What to do :: Please reproduce, word for word, the lines in the entries below, starting at the line that contains "Жовтень 2022" and ending at the line that contains "Вересень 2021".

Task input section start

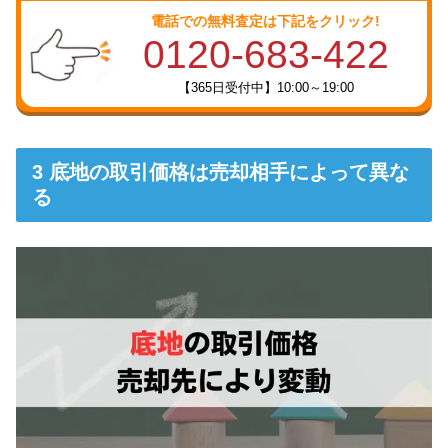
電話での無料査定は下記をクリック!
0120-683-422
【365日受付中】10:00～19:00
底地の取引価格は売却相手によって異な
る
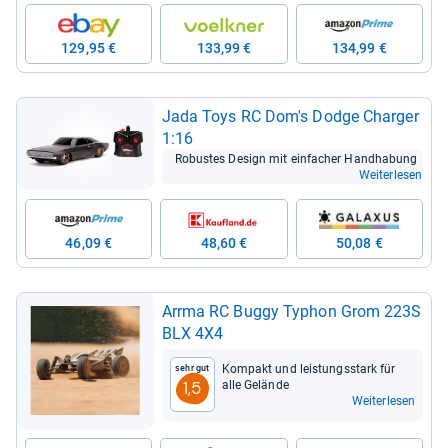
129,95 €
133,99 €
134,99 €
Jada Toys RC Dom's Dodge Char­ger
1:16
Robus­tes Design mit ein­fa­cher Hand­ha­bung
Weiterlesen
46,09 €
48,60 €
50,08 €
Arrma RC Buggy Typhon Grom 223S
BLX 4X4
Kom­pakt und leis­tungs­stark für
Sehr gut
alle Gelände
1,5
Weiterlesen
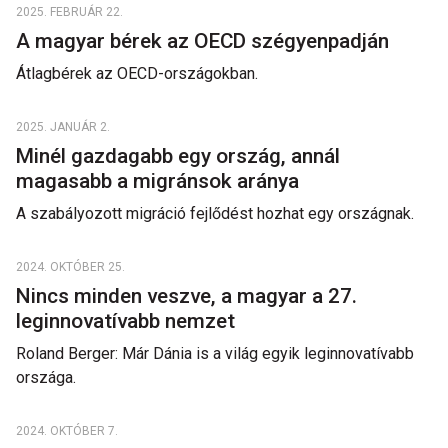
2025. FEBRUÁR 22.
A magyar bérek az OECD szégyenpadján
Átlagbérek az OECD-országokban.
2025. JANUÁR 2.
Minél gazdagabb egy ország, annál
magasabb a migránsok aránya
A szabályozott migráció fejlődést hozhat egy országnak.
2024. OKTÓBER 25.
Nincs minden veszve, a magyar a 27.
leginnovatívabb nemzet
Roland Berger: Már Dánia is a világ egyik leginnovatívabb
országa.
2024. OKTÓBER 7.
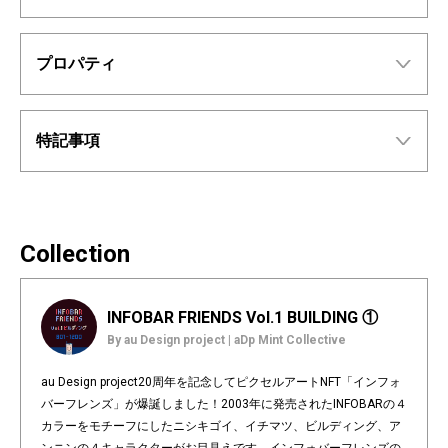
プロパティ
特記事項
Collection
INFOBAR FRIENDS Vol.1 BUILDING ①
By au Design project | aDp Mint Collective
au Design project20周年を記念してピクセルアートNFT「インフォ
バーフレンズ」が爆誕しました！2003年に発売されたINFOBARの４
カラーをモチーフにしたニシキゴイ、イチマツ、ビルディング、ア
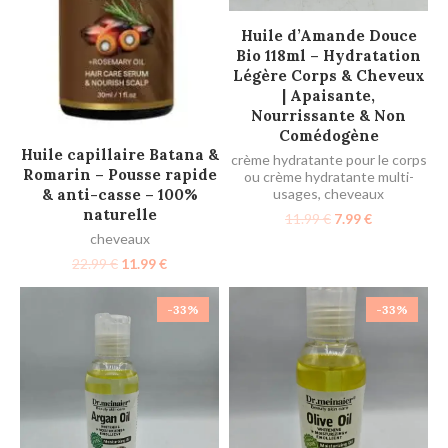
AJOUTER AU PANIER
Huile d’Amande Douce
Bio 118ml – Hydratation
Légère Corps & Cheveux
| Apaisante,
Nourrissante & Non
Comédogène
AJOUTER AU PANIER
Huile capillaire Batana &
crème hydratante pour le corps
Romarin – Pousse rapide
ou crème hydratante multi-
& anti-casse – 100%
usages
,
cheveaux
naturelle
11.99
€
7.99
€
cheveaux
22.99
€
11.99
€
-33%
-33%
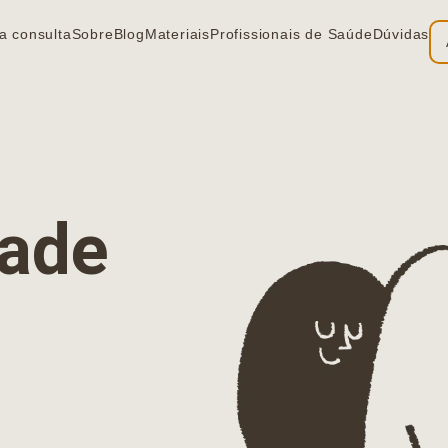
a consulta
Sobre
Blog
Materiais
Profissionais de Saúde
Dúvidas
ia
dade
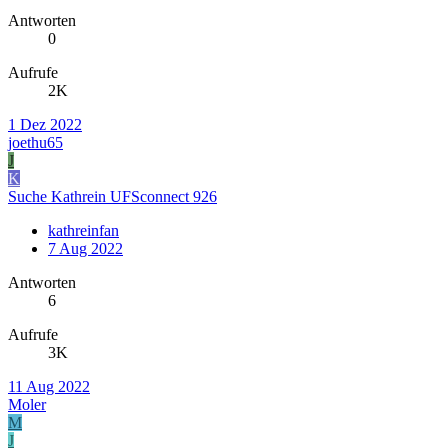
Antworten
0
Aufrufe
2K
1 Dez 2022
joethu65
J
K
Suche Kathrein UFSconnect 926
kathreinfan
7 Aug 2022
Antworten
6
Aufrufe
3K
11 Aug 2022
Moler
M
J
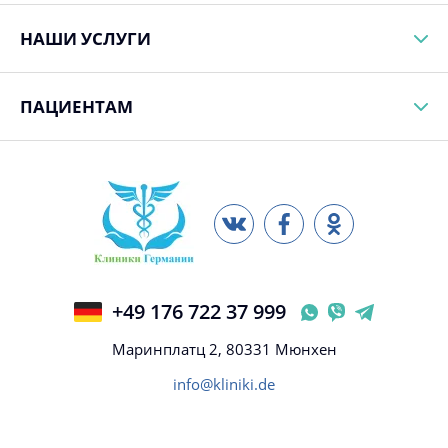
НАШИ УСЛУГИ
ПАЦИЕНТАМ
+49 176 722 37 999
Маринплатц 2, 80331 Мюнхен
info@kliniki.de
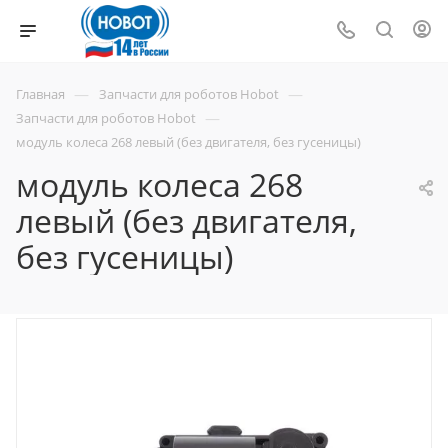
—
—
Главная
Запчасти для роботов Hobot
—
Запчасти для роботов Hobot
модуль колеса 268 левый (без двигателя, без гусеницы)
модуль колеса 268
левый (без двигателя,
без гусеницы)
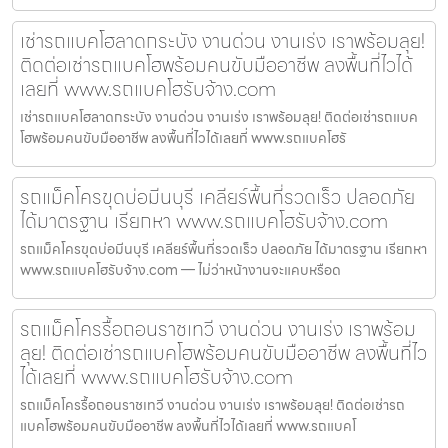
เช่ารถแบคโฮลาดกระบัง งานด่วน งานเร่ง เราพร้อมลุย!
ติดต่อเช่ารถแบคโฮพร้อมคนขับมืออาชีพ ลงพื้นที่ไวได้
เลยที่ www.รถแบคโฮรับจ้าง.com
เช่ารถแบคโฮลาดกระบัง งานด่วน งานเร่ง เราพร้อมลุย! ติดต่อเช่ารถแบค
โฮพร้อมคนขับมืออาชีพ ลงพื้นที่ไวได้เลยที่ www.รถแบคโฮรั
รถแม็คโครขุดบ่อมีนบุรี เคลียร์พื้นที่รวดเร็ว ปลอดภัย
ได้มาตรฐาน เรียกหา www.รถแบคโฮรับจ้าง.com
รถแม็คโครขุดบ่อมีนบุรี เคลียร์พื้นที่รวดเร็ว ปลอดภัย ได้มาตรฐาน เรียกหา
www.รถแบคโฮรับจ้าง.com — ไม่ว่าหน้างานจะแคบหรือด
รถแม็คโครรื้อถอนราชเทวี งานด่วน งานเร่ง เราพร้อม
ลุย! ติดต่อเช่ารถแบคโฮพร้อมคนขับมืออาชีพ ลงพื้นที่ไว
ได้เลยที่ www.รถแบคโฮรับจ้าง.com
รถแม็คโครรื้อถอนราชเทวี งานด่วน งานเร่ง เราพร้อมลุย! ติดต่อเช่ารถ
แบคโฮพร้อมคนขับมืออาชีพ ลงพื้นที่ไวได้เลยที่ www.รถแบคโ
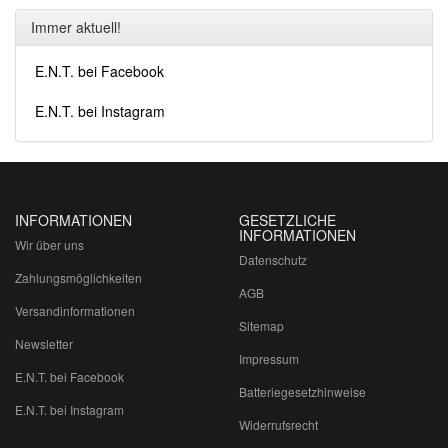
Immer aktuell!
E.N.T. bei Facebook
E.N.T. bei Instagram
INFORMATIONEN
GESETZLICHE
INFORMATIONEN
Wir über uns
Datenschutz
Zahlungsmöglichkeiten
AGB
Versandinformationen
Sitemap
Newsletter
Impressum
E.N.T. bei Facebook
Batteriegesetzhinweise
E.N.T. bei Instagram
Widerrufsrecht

Task input section end
Task input section start

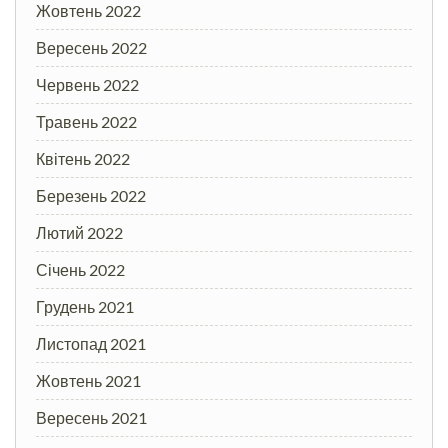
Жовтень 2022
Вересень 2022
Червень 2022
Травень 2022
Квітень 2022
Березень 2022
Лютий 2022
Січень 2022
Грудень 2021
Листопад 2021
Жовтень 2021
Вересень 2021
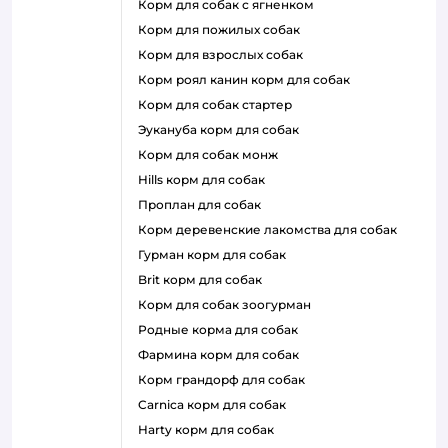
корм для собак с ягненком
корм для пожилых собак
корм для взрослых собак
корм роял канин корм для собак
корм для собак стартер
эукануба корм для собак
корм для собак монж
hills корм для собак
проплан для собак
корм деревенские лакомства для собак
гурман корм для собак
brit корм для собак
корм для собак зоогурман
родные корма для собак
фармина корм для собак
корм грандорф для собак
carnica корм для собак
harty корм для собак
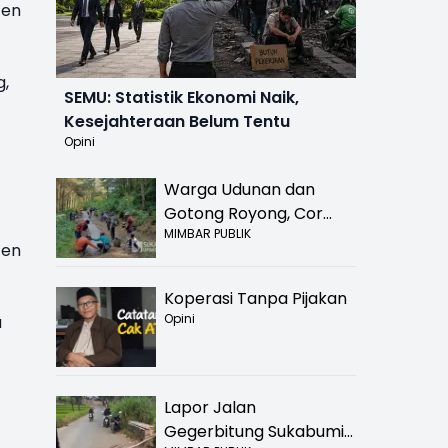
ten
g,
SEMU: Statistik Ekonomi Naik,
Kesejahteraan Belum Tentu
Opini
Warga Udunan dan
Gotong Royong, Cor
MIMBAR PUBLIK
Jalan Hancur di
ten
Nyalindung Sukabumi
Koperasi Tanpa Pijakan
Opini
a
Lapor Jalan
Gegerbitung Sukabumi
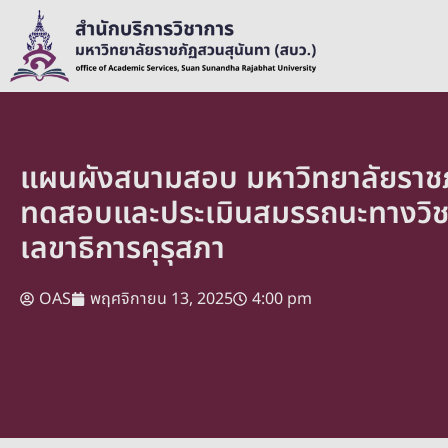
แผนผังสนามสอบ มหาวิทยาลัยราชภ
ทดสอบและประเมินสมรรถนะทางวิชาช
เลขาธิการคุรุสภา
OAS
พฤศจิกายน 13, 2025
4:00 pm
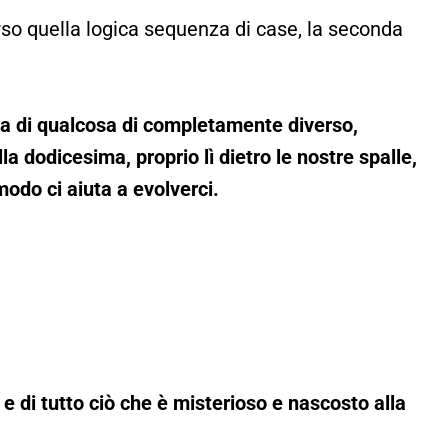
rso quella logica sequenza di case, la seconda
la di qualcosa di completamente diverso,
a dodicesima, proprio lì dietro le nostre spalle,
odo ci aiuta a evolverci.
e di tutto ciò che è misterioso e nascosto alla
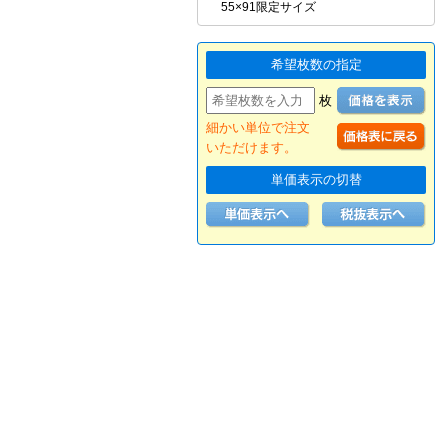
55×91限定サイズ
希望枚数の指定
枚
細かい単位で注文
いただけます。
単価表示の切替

Task input section end

Answer for this exercise ::
Жовтень 2022
Вересень 2022
Червень 2022
Травень 2022
Квітень 2022
Березень 2022
Лютий 2022
Січень 2022
Грудень 2021
Листопад 2021
Жовтень 2021
Вересень 2021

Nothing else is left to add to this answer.